Without that belief, it would have been foolish for Ananias to go to Paul, and for the early church to even begin to open its fellowship to him. If their belief were, once a persecutor of us always a persecutor, then it would have been best for them to have left well enough alone. And there are times in life when we may have to make that choice, in the belief that there is little hope of change, and that that little hope is just not worth the risk.

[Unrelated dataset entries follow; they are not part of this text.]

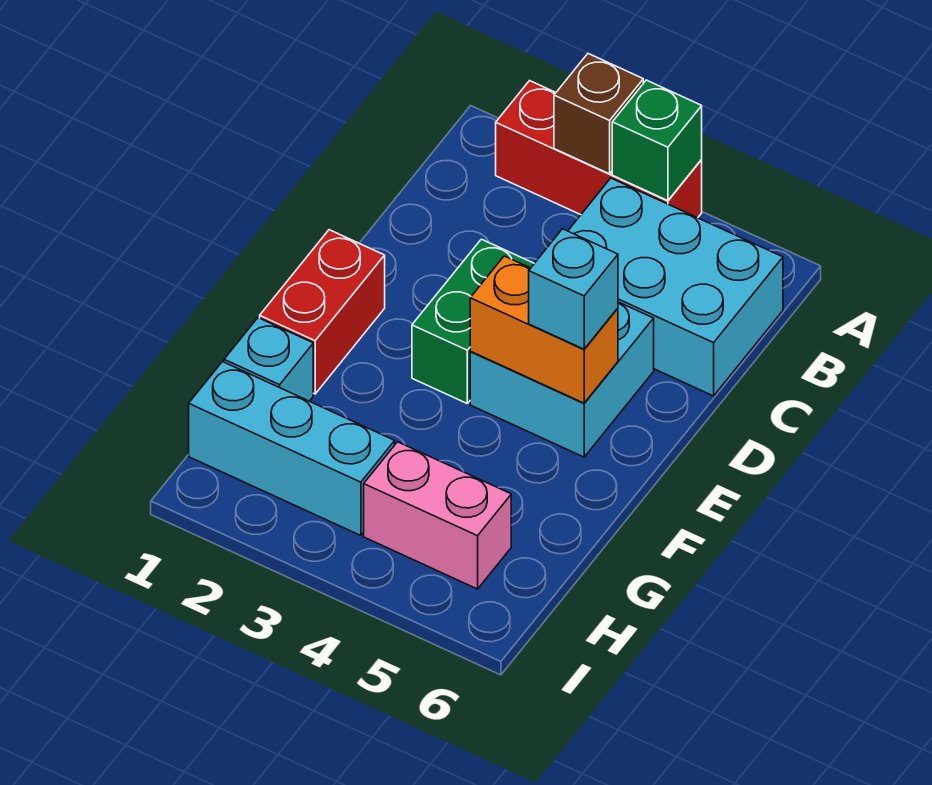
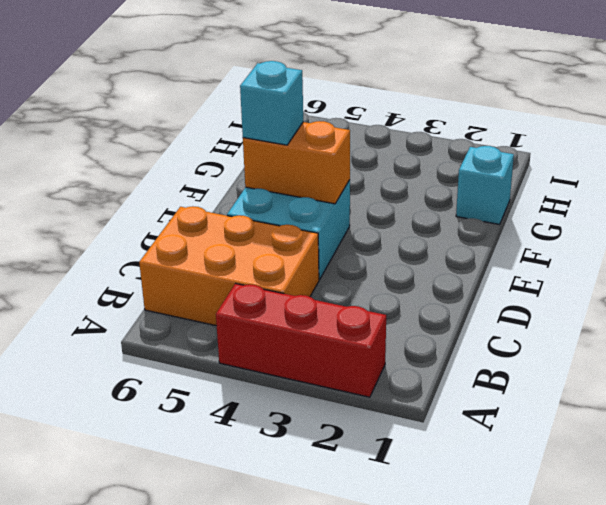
orange 2x3 brick [139,206,319,326] -> cyan 2x3 brick [568,178,783,396]
none -> green 1x2 brick [412,239,534,403]
none -> red 1x2 brick [260,230,385,394]
none -> cyan 1x3 brick [189,362,395,536]

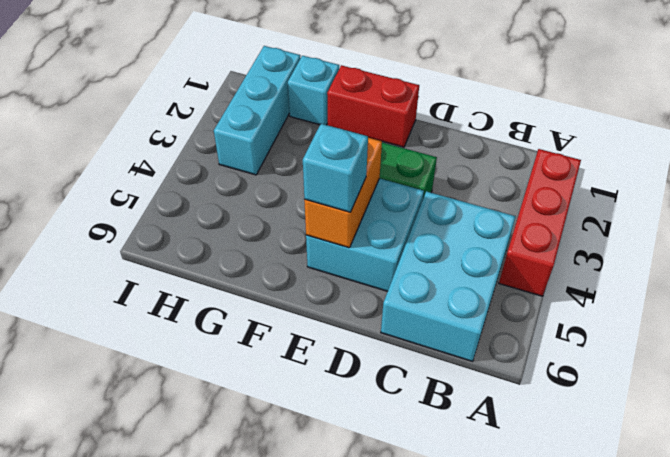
none -> pink 1x2 brick [364,442,511,589]
none -> brown 1x1 brick [554,54,643,174]
none -> green 1x1 brick [612,80,702,201]

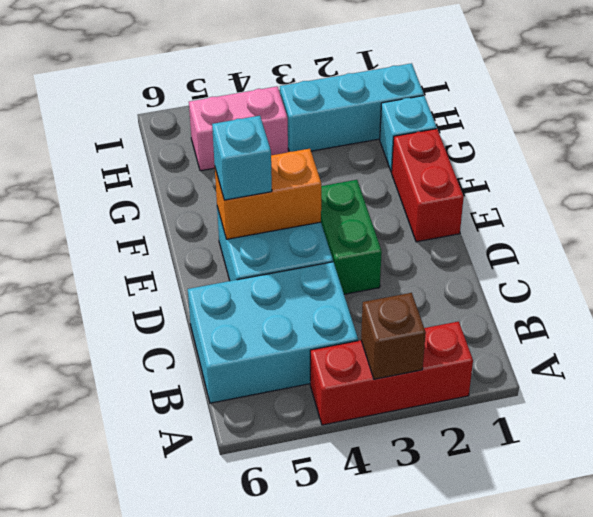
none -> green 1x1 brick [612,80,702,201]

But that is usually not the case for much of our life. In most friendships we have to take that risk at times to keep the friendship, and this is even more the case in our marriages and in our family lives. Since we are all far from perfect, no friendship, no marriage, no family can survive without the practice of forbearance. The same is true in the church, where I hardly need to remind us that we are all far from perfect in what we say, and how we act, and how we treat one another. Pastor and writer Barbara Brown Taylor once wrote, “What frustrates me the most about the church is that it is full of people.”
So this is sort of a long way of getting around to commending Ananias for his practice of forbearance towards Paul, and for the practice of all those first followers who were willing to make room for Paul in their midst. It was not easy for them. Granted they did so slowly an grudgingly at times. They were only human. But they did do it.
And Paul too is to be commended in that all this was not lost on him either. He recognized what this new call from the Lord was asking from all the other followers, and I believe that this recognition inspired what are Paul’s most celebrated words. In the 13th chapter of his First Letter to the Corinthians Paul writes about love, but primarily about love as forbearance.
You see, even though we usually hear these words at weddings, Paul was not writing to a young couple in love. He was writing to a congregation that was not getting along with each other very well, and that is when our love for someone is tested most. It is easy to love someone when things are going well. But when there is disagreement, misunderstanding, anger, conflict, hurt, are we able to love then? And if so, it needs to take the form of forbearance. Such love is not arrogant or rude, Paul writes. It is patient and kind, even when we do not feel like being that way. It does not insist upon its own way to the bitter end. It shows restraint. It rejoices not in victories that come at the expense of the relationship. It rejoices instead in the truth, in the truth wielded in ways that heal and restore instead of wound and destroy.
And the reason I find Paul’s words about love to be so compelling is not only because they are so beautifully written, but because they are coming from deep within his own heart, and out of his own personal experience. The reason that Paul could so strongly advocate for the practice of forbearance among the faithful in Corinth was because he had experienced such forbearance in his own life, beginning with the person of Ananias, and Paul knew how gracious a gift that forbearance can be. It can make new life possible, which it did for him.
In his letters Paul often wrote about how he had died and been raised to new life in Christ, but at the same time there were a lot of faithful people, doing the hard work of forbearance, who gave Paul enough space and grace to work out this new and unexpected call that he had received in his life. And now after having given it some more thought, and having written this sermon, I am inclined to agree that this experience of Paul’s ranks right up there as one of the great miracles in the scriptures.